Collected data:
============
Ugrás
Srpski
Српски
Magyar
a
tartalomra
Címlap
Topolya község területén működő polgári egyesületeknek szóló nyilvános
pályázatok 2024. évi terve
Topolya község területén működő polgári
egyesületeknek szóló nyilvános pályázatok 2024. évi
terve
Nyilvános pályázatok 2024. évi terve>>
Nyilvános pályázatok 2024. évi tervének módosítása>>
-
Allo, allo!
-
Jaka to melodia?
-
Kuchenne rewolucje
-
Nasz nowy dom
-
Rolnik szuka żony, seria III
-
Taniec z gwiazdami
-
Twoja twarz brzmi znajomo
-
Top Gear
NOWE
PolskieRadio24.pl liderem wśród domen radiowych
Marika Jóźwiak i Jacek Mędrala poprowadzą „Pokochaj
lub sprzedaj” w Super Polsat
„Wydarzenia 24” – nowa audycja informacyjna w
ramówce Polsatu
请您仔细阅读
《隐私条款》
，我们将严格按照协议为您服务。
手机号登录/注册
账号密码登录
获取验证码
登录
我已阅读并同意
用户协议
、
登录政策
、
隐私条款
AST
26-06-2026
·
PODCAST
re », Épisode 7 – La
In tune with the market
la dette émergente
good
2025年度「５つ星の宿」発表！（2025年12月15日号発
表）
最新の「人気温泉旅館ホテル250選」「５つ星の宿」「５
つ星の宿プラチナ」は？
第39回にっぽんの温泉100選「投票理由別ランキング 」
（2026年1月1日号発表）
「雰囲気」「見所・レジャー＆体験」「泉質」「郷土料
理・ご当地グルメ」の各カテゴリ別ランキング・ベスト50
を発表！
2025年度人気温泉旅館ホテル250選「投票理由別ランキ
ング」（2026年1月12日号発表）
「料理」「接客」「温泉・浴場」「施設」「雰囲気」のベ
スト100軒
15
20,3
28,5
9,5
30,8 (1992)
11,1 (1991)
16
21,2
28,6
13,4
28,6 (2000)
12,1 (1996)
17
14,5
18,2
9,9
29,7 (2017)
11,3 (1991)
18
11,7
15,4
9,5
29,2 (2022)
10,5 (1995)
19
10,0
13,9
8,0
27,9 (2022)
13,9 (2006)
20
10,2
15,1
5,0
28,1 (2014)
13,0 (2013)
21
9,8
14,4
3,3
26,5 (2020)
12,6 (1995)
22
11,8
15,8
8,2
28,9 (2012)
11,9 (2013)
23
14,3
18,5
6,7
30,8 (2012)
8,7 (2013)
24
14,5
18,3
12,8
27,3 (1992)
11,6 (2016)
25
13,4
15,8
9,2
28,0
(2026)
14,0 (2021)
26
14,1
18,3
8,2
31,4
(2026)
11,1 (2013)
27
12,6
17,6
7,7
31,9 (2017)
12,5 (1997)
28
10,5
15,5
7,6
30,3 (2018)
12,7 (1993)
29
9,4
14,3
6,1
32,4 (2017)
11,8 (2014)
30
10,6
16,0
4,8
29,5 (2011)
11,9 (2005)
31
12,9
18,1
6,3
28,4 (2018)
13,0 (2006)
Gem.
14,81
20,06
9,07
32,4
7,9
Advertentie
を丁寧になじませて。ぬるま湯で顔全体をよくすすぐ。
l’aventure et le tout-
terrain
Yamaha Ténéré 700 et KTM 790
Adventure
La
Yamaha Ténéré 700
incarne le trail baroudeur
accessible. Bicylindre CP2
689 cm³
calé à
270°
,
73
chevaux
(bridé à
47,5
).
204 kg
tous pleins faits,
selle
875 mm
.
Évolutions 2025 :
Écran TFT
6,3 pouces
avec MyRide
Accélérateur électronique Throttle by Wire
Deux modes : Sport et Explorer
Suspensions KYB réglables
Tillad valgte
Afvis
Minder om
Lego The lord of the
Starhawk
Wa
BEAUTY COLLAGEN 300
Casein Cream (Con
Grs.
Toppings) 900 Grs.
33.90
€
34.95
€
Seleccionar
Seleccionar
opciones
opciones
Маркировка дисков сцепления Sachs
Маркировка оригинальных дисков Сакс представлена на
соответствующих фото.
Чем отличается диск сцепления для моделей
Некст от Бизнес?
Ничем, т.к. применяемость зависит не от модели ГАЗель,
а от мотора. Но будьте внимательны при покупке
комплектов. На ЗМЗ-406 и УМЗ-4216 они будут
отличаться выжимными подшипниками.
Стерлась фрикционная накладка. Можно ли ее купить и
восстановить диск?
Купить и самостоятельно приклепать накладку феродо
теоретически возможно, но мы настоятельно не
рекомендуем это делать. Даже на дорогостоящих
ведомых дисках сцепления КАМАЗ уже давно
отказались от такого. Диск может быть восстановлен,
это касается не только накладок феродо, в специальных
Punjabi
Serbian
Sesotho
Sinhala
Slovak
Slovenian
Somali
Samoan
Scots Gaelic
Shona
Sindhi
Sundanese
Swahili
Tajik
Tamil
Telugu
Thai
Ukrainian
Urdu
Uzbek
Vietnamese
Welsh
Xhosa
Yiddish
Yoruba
============
Return every line of the records that contains the string "Ténéré". Match case exactly.

Response:
Yamaha Ténéré 700 et KTM 790
Yamaha Ténéré 700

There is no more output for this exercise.